* YOUR INSTRUCTIONS *
Can you continue the blog post below on writing an "About" section, picking up after its last line?

* TEXT *
I sat down to whip up a quick little paragraph under the “About” section in my new blog, only to realize it’s a tad more complicated than I had originally thought. There are several questions one should answer in one’s “About” section, such as: Whats my name? Where am I from? What are my interests? Why do I do what I do? What is it that I “do”? Am I a Coke or a Pepsi person? The list goes on and on, eventually giving a brief overview of the self that I see as….well, me.
Essentially my task is to answer the question WHO AM I (great Jackie Chan movie btw) in a brief blog post. A daunting task? Nahhhhh. Not as long as I have a bit of fun with it. So I decided to give a glimpse of me through one of my favorite mediums of music: rap (and since this is a written blog, unfortunately for you (or rather fortunately), you won’t be able to hear my flow or the beat)).
Name’s Steven J Ticknor, but I go by Steve
In Florida was where I was born and conceived
At age one moved back to Wisconsin
Where they eat brats from the ……. ville of Johnson
Nevermind that’s too hard.
Hows about I try putting it in the format of an online dating website (forgive me if I’m not accurate in what’s on those websites; I’ve never actually been on one):
Name: Steve Ticknor
Nickname: The Stevester
Occupation: Student (is that really considered an occupation? I mean I’ve seen it as an option for occupation. But I thought occupation meant you make money for what you do, not by giving it all away in return for an education I “coulda got for a dollah fifty in late chahges at the public library” (bonus point to whoever can name that movie) )

* PROVIDED DATA *
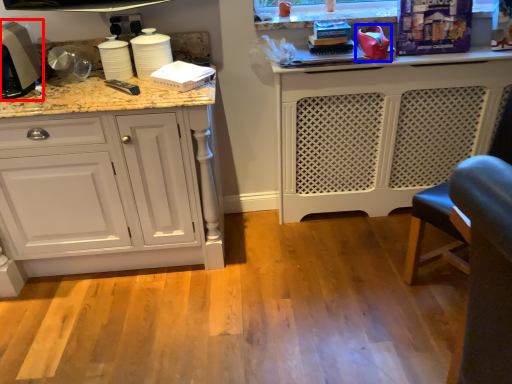
Question: Which point is further to the camera, home appliance (highlighted by a red box) or appliance (highlighted by a blue box)?

Choices:
 (A) home appliance
 (B) appliance

Answer: (B)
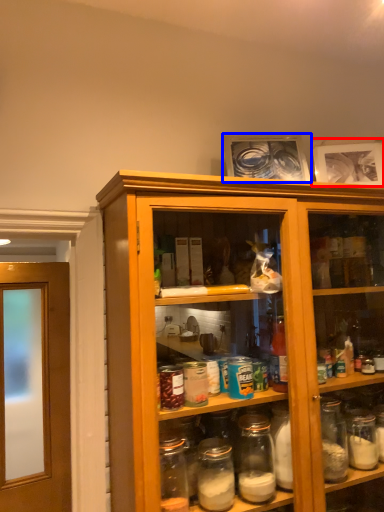
Question: Which object appears closest to the camera in this image, picture frame (highlighted by a red box) or picture frame (highlighted by a blue box)?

* RESPONSE *
Eye color: Blue (Like a wolf’s….. I think.)
Hair color: Light brown with blondish tints (not like highlights, just a blondy shimmer)
Height: Not tall enough
Weight: Fluctuates with digestion
Hobbies: Having tea with friends, thinking (about the meaning of life and whatnot), conjuring up movie ideas, stargazing (for hours and hours and hours), exercising, adventuring in the great outdoors, playing a little ukulele, kicking it with little kids, and living life. Ya know. The usual.
Religion: Come ask me. We’ll talk about it.
Relationship Status: Girls stink. The only ones you should trust are your mother and sister. (Just kidding. But really. Girls are trouble.)
Ok, that takes care of the basics. Now what?
Ah yes, a slight insight into my “religious” beliefs.
First off, God is HUGE. Like Ginormous. Think of the biggest….nope, not even gonna go there. Analogies don’t work.
God is everything we can’t explain. The Force that created, sustains, and intervenes in existence. He is what every scientific discovery, every feeling rooted in truth, every musical note, every awestruck sight, every …….. ANYTHING you can possibley think of points to (except all that bad stuff, but there’s a good explanation why that’s there; hint: it has something to do with that Adam fella).
I have to take a break here because my head is spinning with all my thoughts right now. But in due time, I’ll pour all those thoughts out in this blog once I can sort them out.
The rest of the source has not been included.